ECLI:NL:CRVB:2019:3456
Centrale Raad van Beroep
- Hoger beroep
- Rechtspraak.nl
Beoordeling van de medische en arbeidskundige grondslag van WIA-uitkering en verzoek om schadevergoeding
In deze zaak gaat het om een hoger beroep van appellant tegen de beslissing van het Uitvoeringsinstituut werknemersverzekeringen (Uwv) met betrekking tot zijn WIA-uitkering. Appellant, die sinds 26 oktober 2011 uitgevallen is door lichamelijke en psychische klachten, had aanvankelijk een loongerelateerde WGA-uitkering ontvangen. Deze uitkering werd echter beëindigd en omgezet naar een WGA-loonaanvullingsuitkering, waarbij zijn arbeidsongeschiktheid op 100% was vastgesteld. Later, na een medisch onderzoek, concludeerde het Uwv dat appellant minder dan 35% arbeidsongeschikt was, wat leidde tot de herziening van zijn uitkering.

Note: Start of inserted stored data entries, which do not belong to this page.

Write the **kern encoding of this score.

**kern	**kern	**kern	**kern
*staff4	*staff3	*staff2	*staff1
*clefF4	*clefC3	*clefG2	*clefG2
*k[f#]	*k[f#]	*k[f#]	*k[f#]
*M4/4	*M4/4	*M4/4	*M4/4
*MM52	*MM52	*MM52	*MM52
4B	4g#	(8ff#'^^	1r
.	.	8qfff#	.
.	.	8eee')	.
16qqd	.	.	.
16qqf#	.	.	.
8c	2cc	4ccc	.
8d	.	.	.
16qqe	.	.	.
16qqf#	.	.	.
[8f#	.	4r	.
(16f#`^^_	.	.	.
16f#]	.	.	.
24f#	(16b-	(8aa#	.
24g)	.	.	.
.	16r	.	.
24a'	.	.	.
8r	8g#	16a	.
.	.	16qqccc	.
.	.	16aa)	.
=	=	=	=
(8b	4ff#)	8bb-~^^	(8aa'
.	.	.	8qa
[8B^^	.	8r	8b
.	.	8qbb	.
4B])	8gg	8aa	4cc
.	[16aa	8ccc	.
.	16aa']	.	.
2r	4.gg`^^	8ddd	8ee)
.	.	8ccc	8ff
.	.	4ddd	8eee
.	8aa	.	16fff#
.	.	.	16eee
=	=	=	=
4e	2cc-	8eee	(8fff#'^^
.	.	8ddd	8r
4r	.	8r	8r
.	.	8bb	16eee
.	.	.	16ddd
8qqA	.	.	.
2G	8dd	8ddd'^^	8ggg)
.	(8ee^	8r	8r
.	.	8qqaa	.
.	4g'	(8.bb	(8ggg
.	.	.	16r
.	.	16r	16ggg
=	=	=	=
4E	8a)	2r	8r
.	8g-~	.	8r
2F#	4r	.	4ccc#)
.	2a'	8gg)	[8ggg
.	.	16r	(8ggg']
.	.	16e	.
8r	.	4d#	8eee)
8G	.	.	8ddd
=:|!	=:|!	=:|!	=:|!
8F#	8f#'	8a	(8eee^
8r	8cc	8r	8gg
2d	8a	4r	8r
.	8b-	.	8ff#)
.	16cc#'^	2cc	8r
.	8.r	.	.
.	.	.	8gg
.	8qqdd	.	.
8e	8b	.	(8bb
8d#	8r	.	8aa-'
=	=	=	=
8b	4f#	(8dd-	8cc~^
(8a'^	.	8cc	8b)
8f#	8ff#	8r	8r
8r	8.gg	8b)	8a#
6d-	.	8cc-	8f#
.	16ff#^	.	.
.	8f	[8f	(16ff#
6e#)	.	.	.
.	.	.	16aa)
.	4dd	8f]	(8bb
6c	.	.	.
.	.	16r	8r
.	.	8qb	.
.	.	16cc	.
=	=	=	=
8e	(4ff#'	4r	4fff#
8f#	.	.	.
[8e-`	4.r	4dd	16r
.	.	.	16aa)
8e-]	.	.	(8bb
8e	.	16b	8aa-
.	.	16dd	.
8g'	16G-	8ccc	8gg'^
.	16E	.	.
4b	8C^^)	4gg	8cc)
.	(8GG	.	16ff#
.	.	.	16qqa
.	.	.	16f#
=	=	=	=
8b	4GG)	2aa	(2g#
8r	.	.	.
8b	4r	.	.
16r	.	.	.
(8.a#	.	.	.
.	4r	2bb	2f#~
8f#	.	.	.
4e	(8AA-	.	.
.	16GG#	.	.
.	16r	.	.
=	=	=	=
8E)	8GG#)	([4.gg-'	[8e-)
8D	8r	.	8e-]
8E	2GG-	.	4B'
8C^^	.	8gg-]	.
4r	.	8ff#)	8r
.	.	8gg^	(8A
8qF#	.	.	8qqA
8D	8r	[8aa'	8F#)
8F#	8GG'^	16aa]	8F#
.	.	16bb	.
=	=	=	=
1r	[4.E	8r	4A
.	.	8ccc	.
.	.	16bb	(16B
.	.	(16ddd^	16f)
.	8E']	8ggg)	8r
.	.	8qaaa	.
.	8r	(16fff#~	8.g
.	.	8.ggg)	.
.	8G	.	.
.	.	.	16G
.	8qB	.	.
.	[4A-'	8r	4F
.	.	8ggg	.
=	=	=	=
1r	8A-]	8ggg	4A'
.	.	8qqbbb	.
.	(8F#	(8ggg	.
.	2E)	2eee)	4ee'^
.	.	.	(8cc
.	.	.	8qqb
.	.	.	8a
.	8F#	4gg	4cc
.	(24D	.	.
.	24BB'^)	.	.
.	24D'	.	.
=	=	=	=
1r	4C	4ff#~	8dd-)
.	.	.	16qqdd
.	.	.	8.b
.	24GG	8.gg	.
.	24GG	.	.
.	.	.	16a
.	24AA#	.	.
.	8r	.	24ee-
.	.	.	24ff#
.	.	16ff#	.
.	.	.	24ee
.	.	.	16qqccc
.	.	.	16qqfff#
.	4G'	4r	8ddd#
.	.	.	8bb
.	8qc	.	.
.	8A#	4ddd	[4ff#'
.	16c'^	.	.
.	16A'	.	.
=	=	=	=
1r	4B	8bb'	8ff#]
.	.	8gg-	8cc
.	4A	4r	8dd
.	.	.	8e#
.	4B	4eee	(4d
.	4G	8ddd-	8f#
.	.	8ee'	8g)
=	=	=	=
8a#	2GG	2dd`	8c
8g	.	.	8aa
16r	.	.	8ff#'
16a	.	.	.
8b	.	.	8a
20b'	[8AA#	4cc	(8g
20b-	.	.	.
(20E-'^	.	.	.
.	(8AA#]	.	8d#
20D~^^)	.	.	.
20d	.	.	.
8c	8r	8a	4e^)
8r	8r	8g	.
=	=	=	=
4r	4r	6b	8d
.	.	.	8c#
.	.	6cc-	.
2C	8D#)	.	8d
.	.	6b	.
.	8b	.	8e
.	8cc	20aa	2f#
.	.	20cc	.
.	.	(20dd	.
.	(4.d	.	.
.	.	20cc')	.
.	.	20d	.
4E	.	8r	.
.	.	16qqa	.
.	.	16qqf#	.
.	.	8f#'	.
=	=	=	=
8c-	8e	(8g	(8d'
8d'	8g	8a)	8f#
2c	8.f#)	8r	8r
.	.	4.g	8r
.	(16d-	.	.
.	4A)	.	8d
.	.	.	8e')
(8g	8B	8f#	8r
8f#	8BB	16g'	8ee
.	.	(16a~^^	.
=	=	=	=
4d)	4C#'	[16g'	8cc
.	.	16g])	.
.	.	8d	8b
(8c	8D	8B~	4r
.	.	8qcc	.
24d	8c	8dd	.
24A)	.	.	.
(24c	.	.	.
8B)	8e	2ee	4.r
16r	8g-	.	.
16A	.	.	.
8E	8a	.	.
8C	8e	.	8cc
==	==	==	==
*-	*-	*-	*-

De rechtbank Amsterdam verklaarde het beroep van appellant tegen deze beslissing ongegrond. Appellant stelde dat zijn medische beperkingen onvoldoende waren meegewogen en dat hij niet in staat was om de geselecteerde functies te vervullen. In hoger beroep herhaalde hij deze gronden en vroeg hij om de benoeming van een onafhankelijke medisch deskundige, verwijzend naar een arrest van het Europees Hof voor de Rechten van de Mens.
De Centrale Raad van Beroep oordeelde dat er geen aanleiding was om te twijfelen aan de zorgvuldigheid van het medisch onderzoek door het Uwv. De Raad concludeerde dat de verzekeringsarts en arbeidsdeskundige voldoende inzichtelijk hadden gemotiveerd waarom appellant in staat werd geacht om te werken, en dat de door appellant ingebrachte medische informatie niet leidde tot een andere conclusie. Het verzoek om schadevergoeding in de vorm van wettelijke rente werd afgewezen. De uitspraak van de rechtbank werd bevestigd.